- _Exercise requirements_: Please return the records below exactly as they stand, with the pictures removed.

- _Record extracts_:
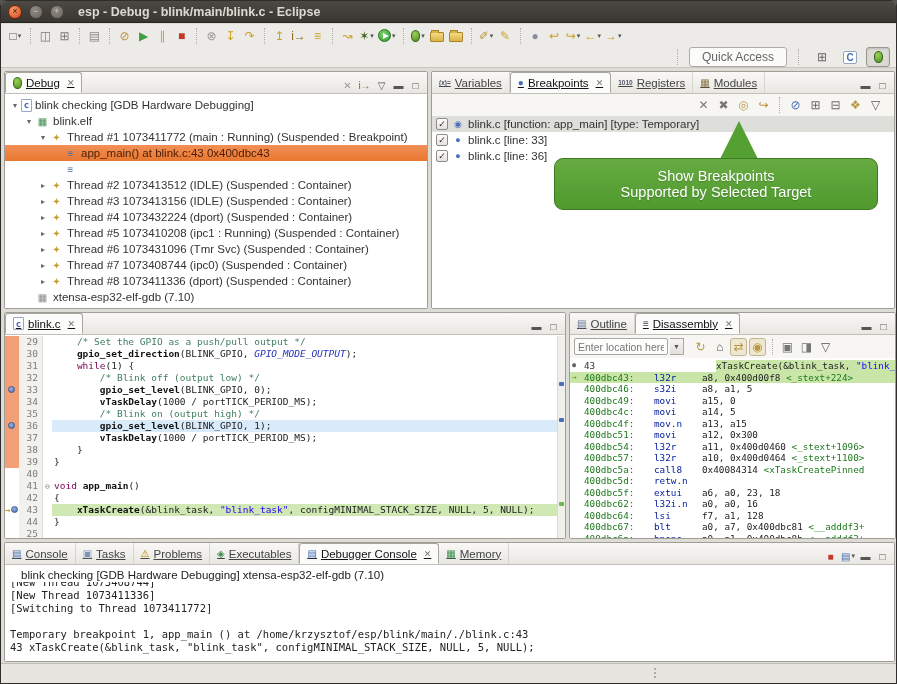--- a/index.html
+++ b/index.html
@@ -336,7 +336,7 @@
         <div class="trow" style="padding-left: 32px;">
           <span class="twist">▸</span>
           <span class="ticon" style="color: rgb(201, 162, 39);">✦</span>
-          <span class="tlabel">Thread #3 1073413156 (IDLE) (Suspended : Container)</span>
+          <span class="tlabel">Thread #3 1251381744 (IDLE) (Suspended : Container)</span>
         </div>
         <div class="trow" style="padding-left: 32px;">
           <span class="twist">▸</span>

- _Response for this exercise_:
--- a/index.html
+++ b/index.html
@@ -336,7 +336,7 @@
         <div class="trow" style="padding-left: 32px;">
           <span class="twist">▸</span>
           <span class="ticon" style="color: rgb(201, 162, 39);">✦</span>
-          <span class="tlabel">Thread #3 1073413156 (IDLE) (Suspended : Container)</span>
+          <span class="tlabel">Thread #3 1251381744 (IDLE) (Suspended : Container)</span>
         </div>
         <div class="trow" style="padding-left: 32px;">
           <span class="twist">▸</span>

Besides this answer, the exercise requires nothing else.